Дворики. С гор потоки - Василий Дмитриевич Ряховский

И эта сохранность одного из представителей сметенной власти послужила купечеству, мещанству, чиновничеству и многим помещикам, сбежавшимся из своих имений в город, чтоб переждать «смутные времена», утешением: шествующая по улицам длинная темная фигура, казалось, говорила всем о незыблемости «святого права», о близкой гибели всех «живодеров и смутьянов», временно поднявшихся на гребень шаткой власти.
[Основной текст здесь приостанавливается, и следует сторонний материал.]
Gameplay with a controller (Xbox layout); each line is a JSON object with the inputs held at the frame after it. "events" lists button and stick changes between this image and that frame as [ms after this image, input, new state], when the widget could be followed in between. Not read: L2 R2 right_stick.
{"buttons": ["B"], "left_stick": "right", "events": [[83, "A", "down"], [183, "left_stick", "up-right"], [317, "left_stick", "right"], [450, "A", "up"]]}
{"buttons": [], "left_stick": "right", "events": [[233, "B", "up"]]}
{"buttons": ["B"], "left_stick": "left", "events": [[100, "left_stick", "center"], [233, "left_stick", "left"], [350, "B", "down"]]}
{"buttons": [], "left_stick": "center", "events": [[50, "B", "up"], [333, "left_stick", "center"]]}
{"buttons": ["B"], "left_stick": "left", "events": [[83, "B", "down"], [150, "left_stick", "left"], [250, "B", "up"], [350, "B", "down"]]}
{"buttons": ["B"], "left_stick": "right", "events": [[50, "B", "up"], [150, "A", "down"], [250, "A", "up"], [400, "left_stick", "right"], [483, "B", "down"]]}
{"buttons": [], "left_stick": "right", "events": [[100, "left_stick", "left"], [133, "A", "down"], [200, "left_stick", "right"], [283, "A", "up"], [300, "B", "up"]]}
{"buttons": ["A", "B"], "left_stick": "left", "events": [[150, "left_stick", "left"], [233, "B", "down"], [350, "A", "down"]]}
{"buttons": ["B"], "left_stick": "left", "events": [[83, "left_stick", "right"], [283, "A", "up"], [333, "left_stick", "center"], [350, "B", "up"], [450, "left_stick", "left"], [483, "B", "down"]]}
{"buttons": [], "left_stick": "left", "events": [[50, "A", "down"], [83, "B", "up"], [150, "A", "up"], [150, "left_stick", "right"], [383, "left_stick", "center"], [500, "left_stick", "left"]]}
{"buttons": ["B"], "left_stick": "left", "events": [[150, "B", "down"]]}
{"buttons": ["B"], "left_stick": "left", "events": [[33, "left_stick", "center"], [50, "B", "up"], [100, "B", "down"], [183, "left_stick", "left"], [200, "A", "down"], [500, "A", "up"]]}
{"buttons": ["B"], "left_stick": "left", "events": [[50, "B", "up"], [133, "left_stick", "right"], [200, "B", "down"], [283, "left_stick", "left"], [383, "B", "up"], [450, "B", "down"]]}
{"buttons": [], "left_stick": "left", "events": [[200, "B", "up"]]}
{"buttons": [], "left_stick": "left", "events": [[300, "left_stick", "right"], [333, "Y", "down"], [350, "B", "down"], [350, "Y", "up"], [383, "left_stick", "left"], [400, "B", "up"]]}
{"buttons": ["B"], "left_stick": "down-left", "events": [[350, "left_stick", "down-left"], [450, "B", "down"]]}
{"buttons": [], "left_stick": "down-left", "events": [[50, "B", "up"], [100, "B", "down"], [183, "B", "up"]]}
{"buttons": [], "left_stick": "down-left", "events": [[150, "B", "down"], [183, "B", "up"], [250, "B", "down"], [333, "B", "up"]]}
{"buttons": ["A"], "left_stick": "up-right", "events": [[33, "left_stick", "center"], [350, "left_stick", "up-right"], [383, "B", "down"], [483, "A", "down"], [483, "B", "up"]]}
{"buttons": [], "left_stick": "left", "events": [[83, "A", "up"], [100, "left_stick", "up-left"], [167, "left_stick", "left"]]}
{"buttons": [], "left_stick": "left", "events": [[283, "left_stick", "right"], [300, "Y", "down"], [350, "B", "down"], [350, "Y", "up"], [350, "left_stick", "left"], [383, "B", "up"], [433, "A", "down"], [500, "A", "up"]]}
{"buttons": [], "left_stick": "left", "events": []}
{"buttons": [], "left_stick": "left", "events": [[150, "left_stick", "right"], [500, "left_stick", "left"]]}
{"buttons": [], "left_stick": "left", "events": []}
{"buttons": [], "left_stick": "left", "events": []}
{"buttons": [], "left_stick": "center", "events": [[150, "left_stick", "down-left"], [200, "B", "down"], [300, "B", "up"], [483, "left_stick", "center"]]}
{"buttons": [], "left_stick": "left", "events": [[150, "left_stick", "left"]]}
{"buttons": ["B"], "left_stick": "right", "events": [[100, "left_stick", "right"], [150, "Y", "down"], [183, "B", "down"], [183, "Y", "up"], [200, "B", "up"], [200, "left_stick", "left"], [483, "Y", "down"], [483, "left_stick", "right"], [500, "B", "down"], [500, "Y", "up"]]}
Между тем события не обещали скорого крушения новой власти. В губернском городе были разгромлены анархические группировки, из совета изгнали всех левых эсеров; сюда прислали отряд Красной гвардии. И Губанов в скрипучей тишине земской канцелярии под напором этих известий начинал беспокоиться, понимая, что отмалчиваться долее нельзя, ибо терпение приходило к концу. Сюда к нему завертывали старые приятели, недавние тузы и вершители дел — люди по большей части осторожные, умеющие понимать с полуслова. Вопрос с их стороны был один, он повторялся на разные лады и с разными оттенками:
— Когда же конец наступит?
Губанов выслушивал бесконечные жалобы на утеснения, гладил большой белой кистью руки лежавшие перед ним бумаги и пытался успокоить приятелей:
— Конец должен быть, и скоро. Долее терпеть — сердце расходится.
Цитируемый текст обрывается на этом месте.